The long-term goal of her master treatment plan dated 1/21/11 was: "Patient will learn and implement effective coping skills and positive self affirmation and appreciation for living by discharge." The short term goal/objective was: "Patient's environment will be safe." The goal and objective were not measurable in behavioral terms.
3. Patient A7's presenting problem was: "Frequent suicidal ideation and [unintelligible] to kill and cut self." The long-term goal of her master treatment plan dated 3/4/11 was: "Pt. (patient) will cope with depressed feelings without thoughts to harm self." The short-term goal/objective was: "Pt. (patient) will remain safe during admit, aeb (as evidence by) no harm to self." The goal and objective were not measurable in behavioral terms.
4. Patient A8's presenting problem was: "Anger and aggression and thoughts of suicide evidence of depression." The long-term goal of her master treatment plan dated 3/9/11 was: "Patient's mood will stabilize evidenced by decreased acts of aggression and decreased thoughts of suicide per patient report." The short-term goal/objective was: "Patient will express feeling and thoughts of S/I (suicide intent) and aggression to staff." The goal and objective were not measurable in behavioral terms.
II. Ensure that nursing interventions were not listed in the Master Treatment Plan as generic items that were routine nursing functions in 7 of 8 active sample patients (A1, A2, A4, A5, A6, A7 and A8):
1. Patient A1 was admitted 3/7/11. His/her master treatment plan dated 3/8/11 noted the following routine, generic discipline function: "monitor patient for safety." This is a discipline specific role not a treatment modality.
2. Patient A2 was admitted 3/11/11. His/her master treatment plan dated 3/12/11 noted the following routine, generic discipline functions: "administer medication as order by MD to decrease impulsivity & stabilize mood," and "medication management for symptoms of depression to include aggression." These are discipline specific roles not treatment modalities.
3. Patient A4 was admitted 3/3/11. His/her master treatment plan dated 3/3/11 noted the following routine, generic discipline functions: "Administer medications as ordered." This is a discipline specific role not a treatment modality.
4. Patient A5 was admitted 3/8/11. His/her master treatment plan dated 3/11/11 noted the following routine, generic discipline functions: "Administer medications as ordered." This is a discipline specific role not a treatment modality.
5. Patient A6 was admitted 1/2/11. His/her master treatment plan dated 1/21/11 noted the following routine, generic discipline function: "Patient will be medicated per MD orders." This is a discipline specific role not a treatment modality.
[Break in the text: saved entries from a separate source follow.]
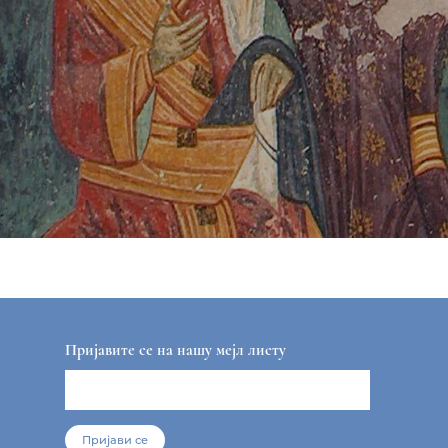
Пријавите се на нашу мејл листу
Пријави се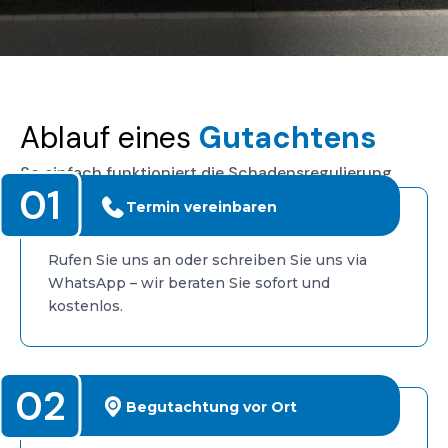
Ablauf eines
Gutachtens
So einfach funktioniert die Schadensregulierung
01
Termin vereinbaren
Rufen Sie uns an oder schreiben Sie uns via
WhatsApp – wir beraten Sie sofort und
kostenlos.
02
Begutachtung vor Ort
6. Patient A7 was admitted 3/3/11. His/her master treatment plan dated 3/4/11 noted the following routine, generic discipline function: "Medication management for symptoms of depression." This is a discipline specific role not a treatment modality.
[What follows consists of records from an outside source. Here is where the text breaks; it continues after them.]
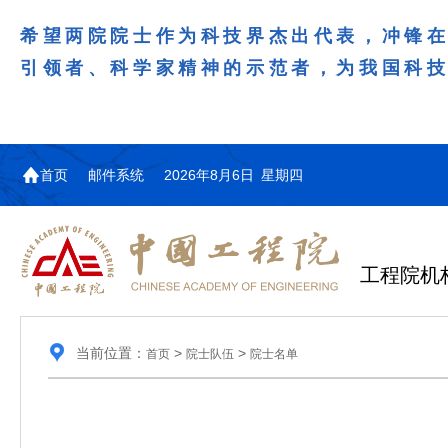
希望两院院士作为科技界杰出代表，冲锋
引领者、科学家精神的示范者，为我国科
首页
邮件系统
2026年8月6日 星期四
工程院机
当前位置：
>
>
首页
院士队伍
院士名单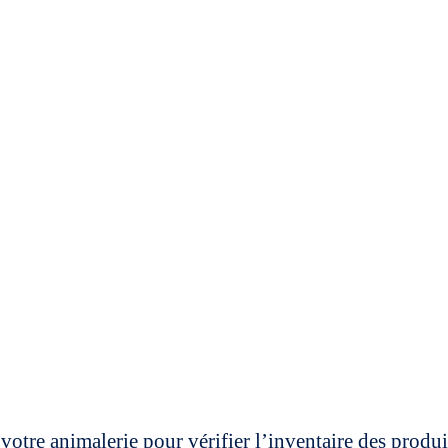
votre animalerie pour vérifier l’inventaire des prod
7. Patient A8 was admitted 3/8/11. His/her master treatment plan dated 3/9/11 noted the following routine, generic discipline function: "Medication management for symptoms of depression or possible bipolar." This is a discipline specific role not a treatment modality.
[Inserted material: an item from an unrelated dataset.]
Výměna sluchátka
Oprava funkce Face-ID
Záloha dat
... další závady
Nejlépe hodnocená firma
III. Ensure that the staff name and discipline of 4 or 8 active sample patients (A3, A4, A5, and A6) were listed on the Master Treatment Plan (MTP):
1. Review of the following multidisciplinary master treatment plans (dates in parentheses) revealed that they did not delineate the names and responsibilities of treatment team members; Patient A3 (2/4/11), Patient A4 (3/3/11), Patient A5 (3/11/11) and Patient A6 (1/21/11).
B. Staff interview
In an interview on 3/15/11 at 4:30pm with the Chief Nursing Officer (CNO she stated: "we don't have a primary care system in place, so we use discipline initials and I'd have to look at the staffing schedule for the day to find out who is responsible (for patient care)."